TOM CHESHIRE's new book, The Explorer Gene, chronicles how great explorations are merely a Piccard family tradition.
Say the name “Piccard,” and most folks will think of Jean-Luc Picard from the TV show Star Trek: The Next Generation. The captain of the USS Enterprise actually was named after the real-life Piccard family: Swiss explorers who truly did boldly go where no man had gone before. British writer Tom Cheshire chronicles the family’s incredible journeys in his new book, The Explorer Gene: How Three Generations of One Family Went Higher, Deeper and Further Than Any Before (Atria Books/Marble Arch Press, $25).
“The Piccards had a unique way of looking at the world,” Cheshire tells American Way. “They were incredibly curious individuals.

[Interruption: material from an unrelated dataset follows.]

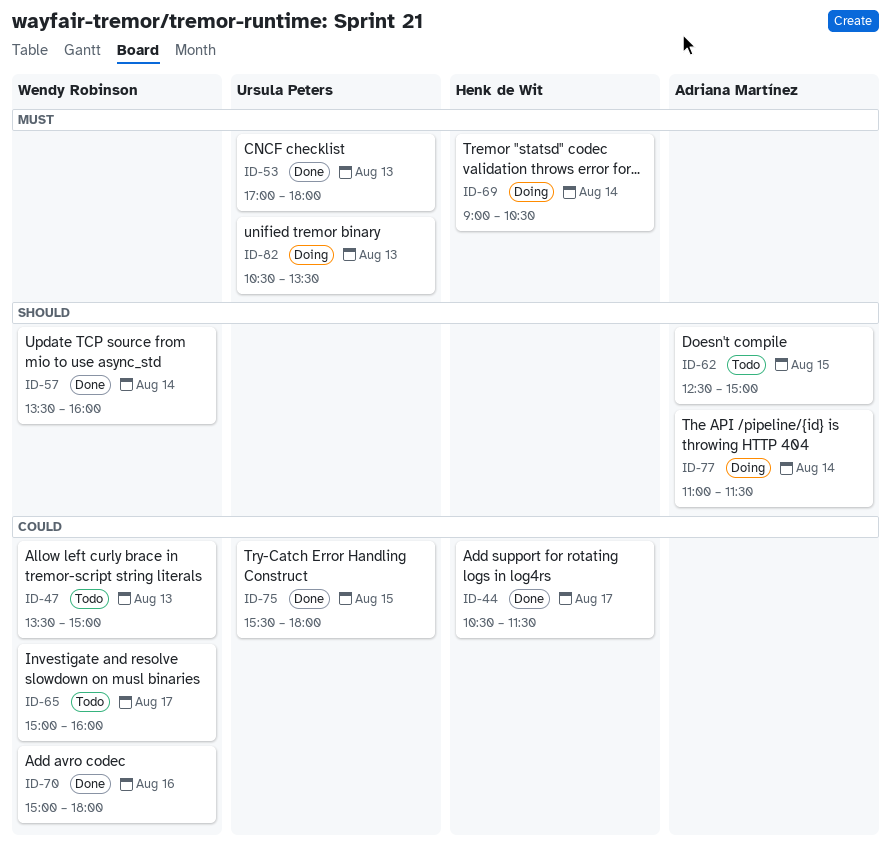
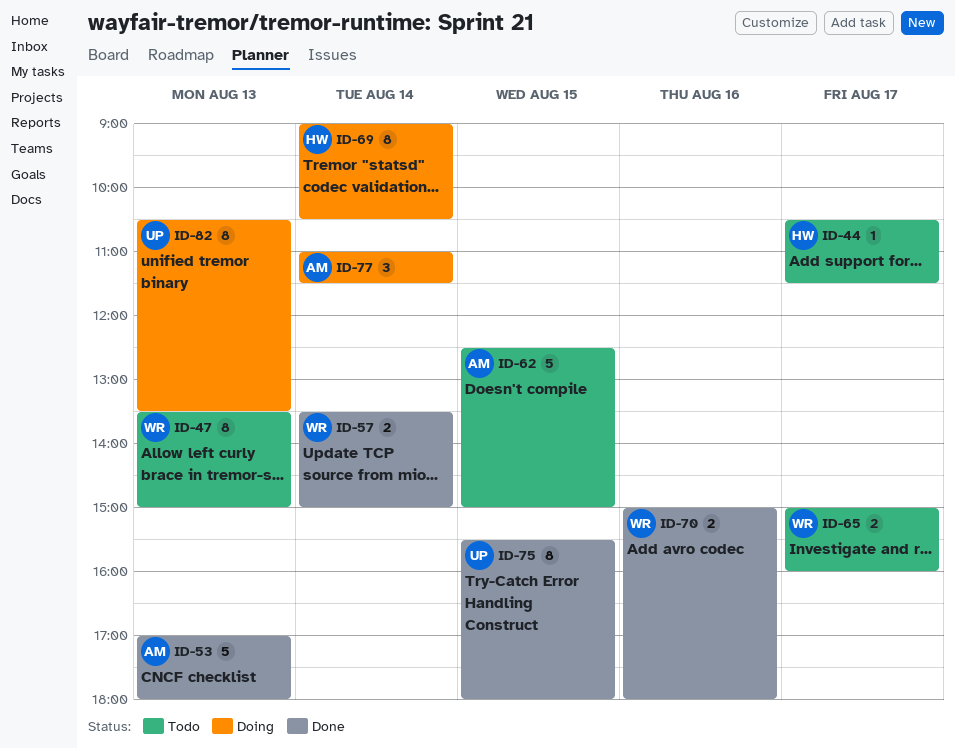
ID-44, status: Done -> Todo
ID-53, owner: Ursula Peters -> Adriana Martínez
ID-57, ends: 16:00 -> 15:00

They wanted to explore and to test everything and had the ability to come up with a means to do it.”
First up was Auguste Piccard. In 1931, he piloted his own balloon 51,775 feet into the stratosphere, paving the way for today’s commercial air travel. Three years later, his twin brother, Jean-Felix, and sister-in-law, Jeannette, bested Auguste’s record in their own balloon. In 1960, Auguste’s son Jacques piloted the bathyscaphe Trieste to Challenger Deep, 35,814 feet below sea level. In 1991, Jacques’ son Bertrand became the first to circumnavigate the world in a balloon. This summer, he co-piloted the Solar Impulse, a solar-powered plane, across the United States.
While the Piccards have written about their adventures, Cheshire’s book is the first to explore the interaction among the generations: the rivalries, the idol worship, the inevitable rebellion. One of the strongest chapters examines Jacques’ upbringing, surrounded by the great minds of the time. “When your parents know Einstein and Curie and Heisenberg, the sense of what is achievable changes,” Cheshire says. “You naturally become more ambitious.”
Ambitious, yes. But in sharp contrast to today’s thrill-seekers and reality-show wannabes, the Piccards were never in it for the fame. “Auguste was a scientist,” Cheshire says. “He was not there to break records. He was only trying to study science and not to entertain.”
Cheshire’s deep study is an entertaining book that encourages readers to discover their inner explorer. “Exploration is a matter of attitude,” Cheshire says. “Once you start to wonder, ‘Why is that? How do I find that out?,’ then you are exploring.”